Thomas Jovin solle dort als einer der Gründungsdirektoren eine neue Abteilung für Molekularbiologie etablieren, schlug Eigen vor.
Nach einigem Zögern nahm Jovin das Angebot an – und hat es ebenso wie seine Ehefrau Donna Arndt-Jovin, die ebenfalls eine renommierte Wissenschaftlerin ist und bis heute am Max-Planck-Institut für biophysikalische Chemie arbeitet, nie bereut: „Wir kennen viele Forschungseinrichtungen auf der ganzen Welt, aber dieses Institut ist einmalig“, sagt Thomas Jovin. „Man hat hier alles, was man braucht, um erstklassige Forschung zu betreiben.“
Gemeinsam leben und forschen
Die beiden Forscher sind seit vielen Jahrzehnten sowohl privat als auch beruflich gemeinsam unterwegs. In den 1960er Jahren hatten beide zunächst in Stanford (Kalifornien) gearbeitet. Thomas Jovin forschte im Labor von Nobelpreisträger Arthur Kornberg, Donna Arndt-Jovin arbeitete beim späteren Chemie-Nobelpreisträger Paul Berg. 1971 heiratete das Forscherpaar, im gleichen Jahr wurde das neu konzipierte Max-Planck-Institut für biophysikalische Chemie gegründet.
Mehr als ein Vierteljahrhundert lang leitete Jovin dort seine Abteilung. Seit seiner Emeritierung im Jahr 2007 forscht er mit seiner Emeritusgruppe „Labor für Zelluläre Dynamik“ und arbeitet weiter eng mit seiner Frau zusammen.

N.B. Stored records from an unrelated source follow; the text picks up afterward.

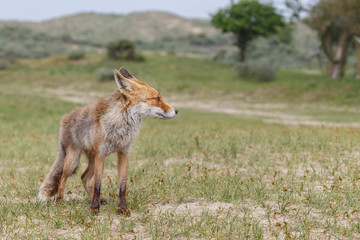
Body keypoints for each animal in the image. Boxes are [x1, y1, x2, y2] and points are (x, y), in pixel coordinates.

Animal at [38, 67, 178, 214]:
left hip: (92, 161)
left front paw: (122, 209)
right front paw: (94, 208)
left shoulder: (123, 153)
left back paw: (97, 199)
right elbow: (98, 184)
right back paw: (58, 201)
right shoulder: (101, 155)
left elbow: (122, 185)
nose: (176, 111)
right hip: (73, 161)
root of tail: (66, 117)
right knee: (62, 178)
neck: (119, 126)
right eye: (157, 98)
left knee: (83, 177)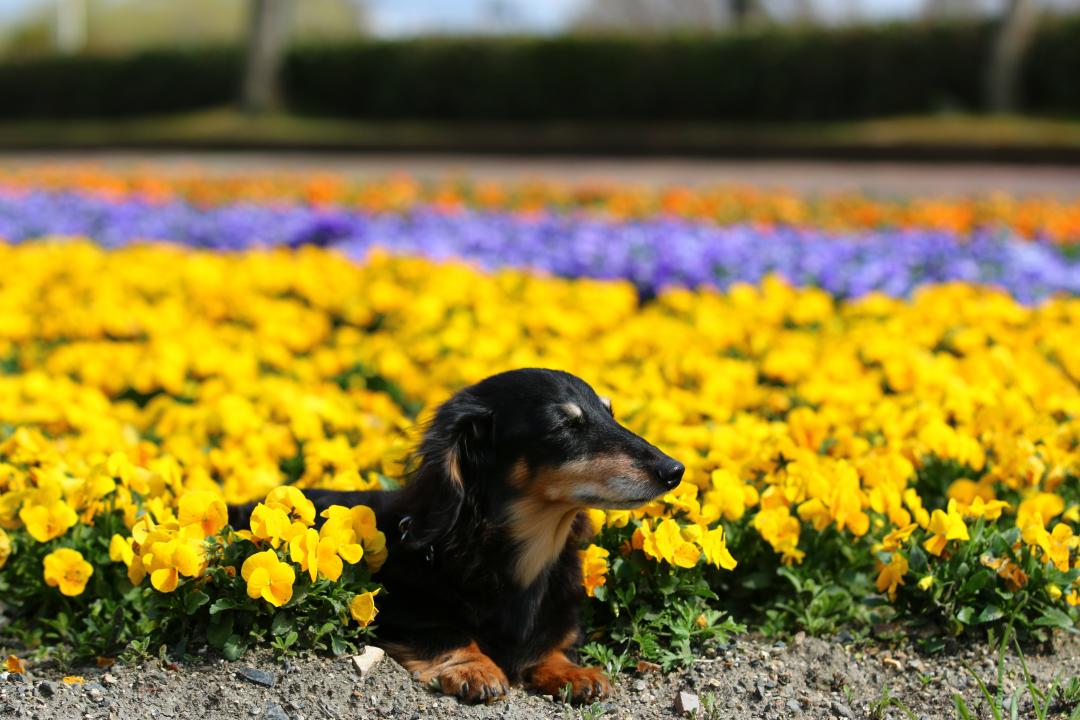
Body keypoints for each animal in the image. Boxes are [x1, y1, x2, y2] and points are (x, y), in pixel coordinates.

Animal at [231, 371, 682, 703]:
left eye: (610, 413)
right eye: (563, 425)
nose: (674, 471)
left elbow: (553, 642)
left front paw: (570, 671)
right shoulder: (393, 608)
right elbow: (442, 629)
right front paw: (473, 667)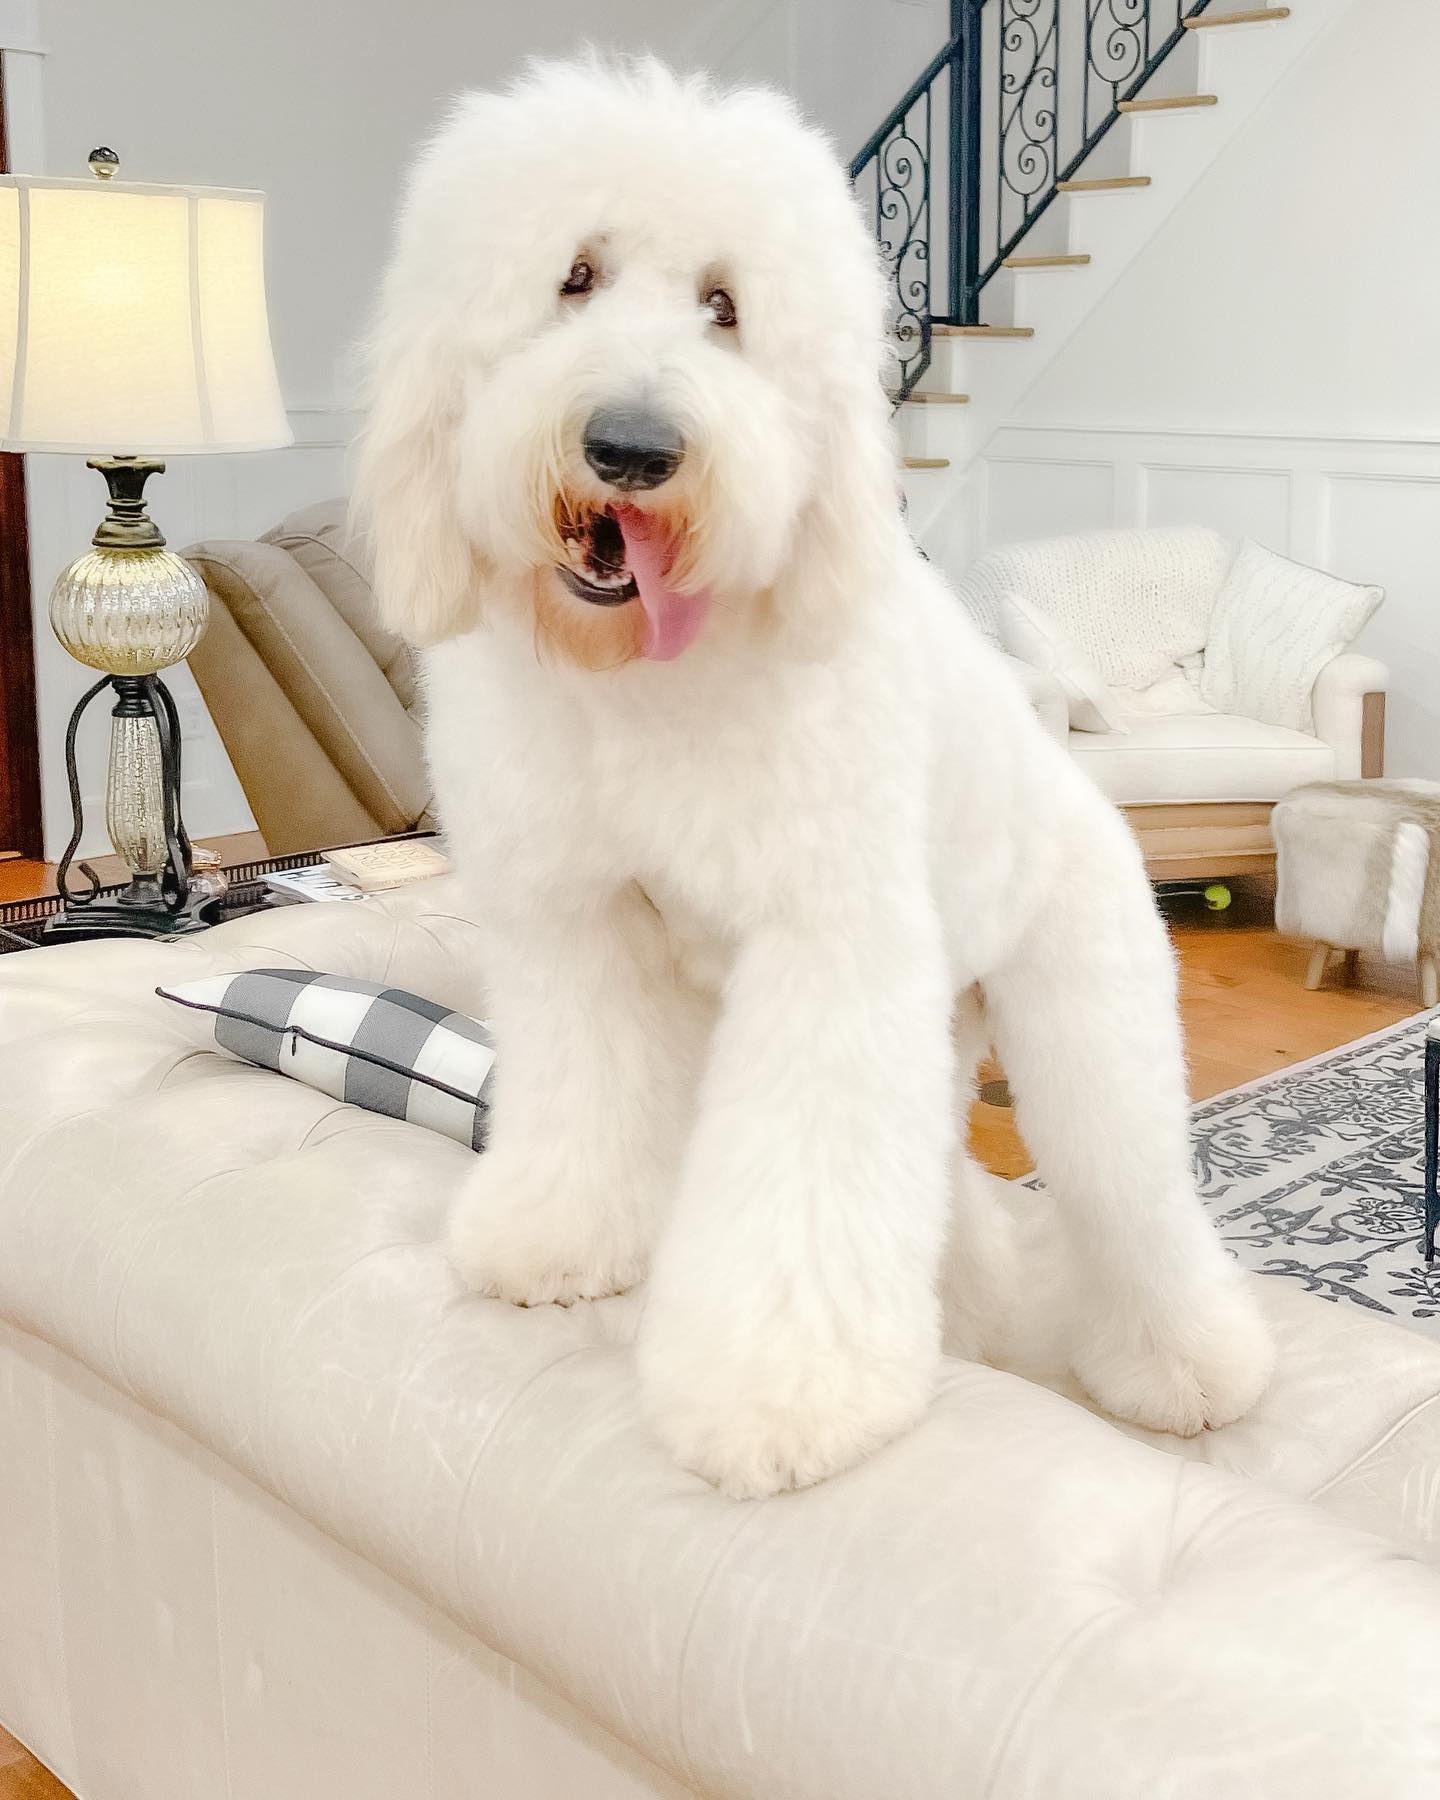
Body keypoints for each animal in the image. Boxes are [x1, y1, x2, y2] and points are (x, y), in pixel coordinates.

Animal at [356, 56, 1274, 1497]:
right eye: (573, 277)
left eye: (727, 306)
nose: (631, 446)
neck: (646, 682)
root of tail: (1095, 805)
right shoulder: (576, 923)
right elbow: (590, 1095)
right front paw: (560, 1240)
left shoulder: (826, 955)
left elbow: (798, 1191)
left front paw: (780, 1393)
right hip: (945, 1031)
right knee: (948, 1196)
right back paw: (971, 1316)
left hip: (1084, 1027)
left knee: (1134, 1205)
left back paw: (1187, 1370)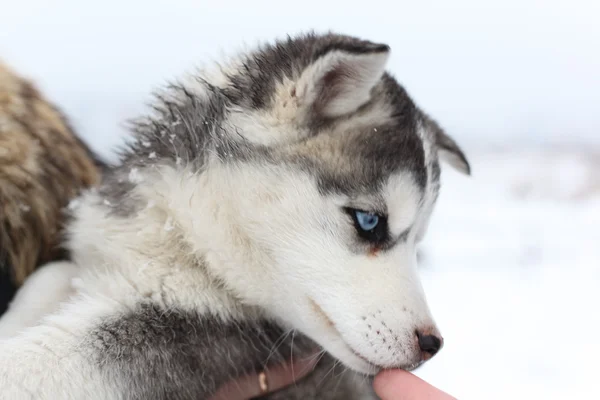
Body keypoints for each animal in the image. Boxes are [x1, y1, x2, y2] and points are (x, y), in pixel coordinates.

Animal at [0, 32, 468, 398]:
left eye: (417, 241)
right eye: (370, 222)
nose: (431, 343)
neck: (185, 241)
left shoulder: (190, 337)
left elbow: (32, 363)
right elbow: (51, 275)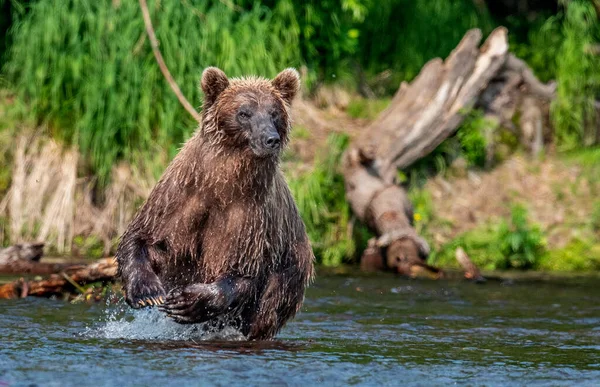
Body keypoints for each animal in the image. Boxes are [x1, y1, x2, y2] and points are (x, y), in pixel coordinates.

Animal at [114, 68, 316, 342]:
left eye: (274, 113)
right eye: (244, 112)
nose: (270, 139)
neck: (222, 183)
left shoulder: (250, 218)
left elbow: (242, 272)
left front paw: (190, 302)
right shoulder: (178, 198)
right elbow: (141, 237)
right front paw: (147, 292)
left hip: (290, 268)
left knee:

Dass das Wissenschaftler-Paar nicht nur eine Lebens-, sondern auch eine Forschungsgemeinschaft bildet, lässt sich auch an vielen gemeinsamen wissenschaftlichen Publikationen ablesen. „Wir haben komplementäre Fähigkeiten“, sagt Donna Arndt-Jovin. In letzter Zeit forschen sie beispielsweise an den molekularen Mechanismen, die der Parkinson-Krankheit zugrunde liegen.
Dafür entwickeln sie hochauflösende Mikroskopie-Methoden für lebende Zellen. „Wir haben noch einige Projekte in Arbeit, die wir gerne zu Ende bringen wollen“, sagen die beiden Forscher.
Bei der Betrachtung seiner Wissenschaftlerkarriere fällt auf, dass Thomas Jovin, außer mit Manfred Eigen, auch mit einer Reihe weiterer Nobelpreisträger verbunden war. So stellte er beispielsweise dem britische Biochemiker Fred Sanger hochreine DNA-Polymerase zur Verfügung, womit dieser seine DNA-Sequenzierungsmethode entwickelte. 1980 heimste Sanger dafür zum zweiten Mal den Chemie-Nobelpreis ein.
Jovin hat auch einem anderen Nobelpreisträger den Weg geebnet: Ende der 1990er Jahre setzte er sich dafür ein, den Physiker Stefan Hell nach Göttingen zu holen. Hell wollte mit einer neuen Methode die Beugungsgrenze des Lichts in der Mikroskopie überwinden, fand aber in Deutschland keine Unterstützer.
Jovin, der selbst wichtige Beiträge zur mikroskopischen Bildgebung geleistet hat, hielt die Idee für umsetzbar. Hell bekam am Institut seine Chance, wurde Leiter einer selbstständigen Nachwuchsgruppe und 2002 schließlich Direktor. 2014 erhielt er für die Entwicklung der STED-Mikroskopie den Chemie-Nobelpreis.
Thomas Jovin hatte den richtigen Riecher gehabt.